Back To The Future - Going Back In Time To Abuse Android's JIT


Portals - Abusing JavaScript Interface Usage in Android Browsers - OWASP 2017


All Your Browsers Belong To Us - Infiltrate 2016

On the shoulders of giants, this presentation will take a deep dive into the Dalvik Virtual Machine's JIT implementation and how it can be used and abused to execute shellcode. We will additionally take a cursory look at the JIT compiler introduced in Android Nougat, and whether or not the same techniques can be applied. Also discussed are the tools that were created in order to assist in tracing through and deconstructing the JIT compilation internals.



Five years ago, the ability to execute arbitrary code in Android WebViews through Javascript Interfaces was discovered roughly five years ago. Since then this vulnerability has been patched and minimal research has surfaced about additional problems with Javascript Interfaces.

This talk is to serve as a (re)introduction into Javascript Interfaces and the Android Browsers that use them. We will discuss how they are implemented, their per-browser functionality, and the security problems that comes with them.

We will also dive into a generic methodology for developing your own toolset and processes for analyzing Javascript Interfaces in Android Browsers, along with some details around vulnerability research and exploit development.
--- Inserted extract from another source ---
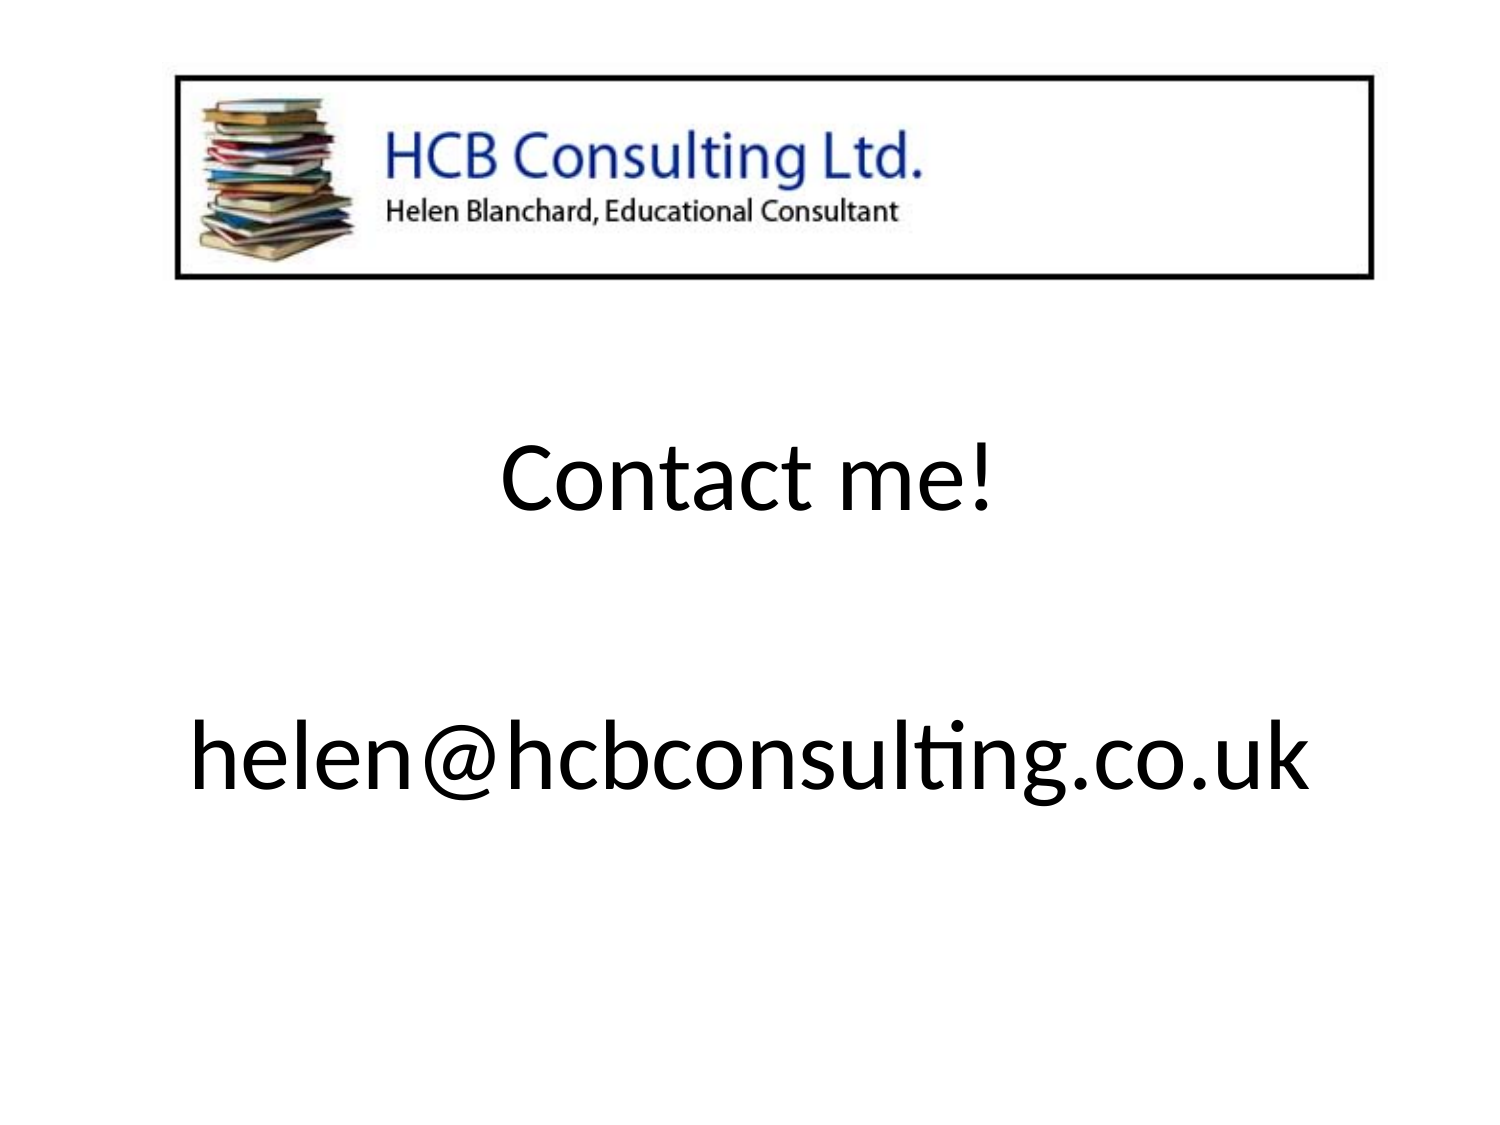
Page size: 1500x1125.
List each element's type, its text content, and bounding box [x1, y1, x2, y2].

picture [162, 62, 1388, 288]
list Contact me! helen@hcbconsulting.co.uk [75, 262, 1425, 1005]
The age of Android is upon us, and is taking no prisoners. More and more
Android users flock to the Google Play Store and rummage through apps,
searching for the new hotness to download and install on their devices.
What they don’t know will kill them … nah not really, but they’re probably
going to have a bad time.

This presentation will take a deep dive into the pervasiveness of
vulnerability patterns that riddle the most popular of Android Web
Browsers, and the techniques can be used to exploit them. Multiple
browsers will be used to demonstrate many of the abuse cases, a methodology
for vulnerability research and exploit development.